Struggling with the existential question today: what is a blog for? Am I writing to myself or to an audience? How freakin self-aggrandizing is it to imagine that anyone cares about my thoughts -- like I'm the second coming of the Buddha chock-full of enlightenment for the masses. Like the world should hang on my every word.

And what's going to happen if I'm someday outed as myself. Imagine: Dr. E. (see previous post) would know in a heartbeat that he's the ass in the story and would think up some devious revenge. I can see my employer being less than happy with that scenario. Or, what if I gain a following of millions and then use this blog to out my former employers, purveyors of America's most shockingly corrupt residency program cum butcher mill. I might end up in court, defending myself against charges of libel. (I'm not too scared, as the medical records of a lot of hacked-up women would prove my case. But I digress... that's a dark, long-buried tale of rot and human evil, that will not be disinterred tonight.)

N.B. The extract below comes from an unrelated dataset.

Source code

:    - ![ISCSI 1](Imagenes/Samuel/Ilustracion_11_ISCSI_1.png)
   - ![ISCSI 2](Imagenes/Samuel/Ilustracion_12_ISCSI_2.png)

I come clean: I just like to hear myself talk. Didn't get enough attention as a young tot. Was told by one too many junior high English teachers that I should think about a career in letters. Can't shake a sneaking suspicion that I'm right about just about everything and the world should shut up and listen.

So it's like this: I'll write any damn thing I want with the full expectation that no one will ever wash up on this tiny island of babble lost in an ocean of endless noise. Any stray travelers who land on my shores are free -- in fact, encouraged -- to leave immediately. But if you find yourself so inclined, you may read my words and gasp at the primal truth and beauty they contain, fall directly in love with me, set candles on an altar in my name, park across my street all night chainsmoking Marlboros while your mad, fevered eyes follow my silhouette as I move through silent rooms, and finally draw your gun and aim through the foyer window and end me with the first blast then yourself with the second. Then, of course, you must slip into death with my name caressed on your tortured lips. Loulou...Loulou...

It's a lucky name to have, in such circumstances. Imagine, if my name were La'queshandra, how hard it would be to gurgle it out before you died.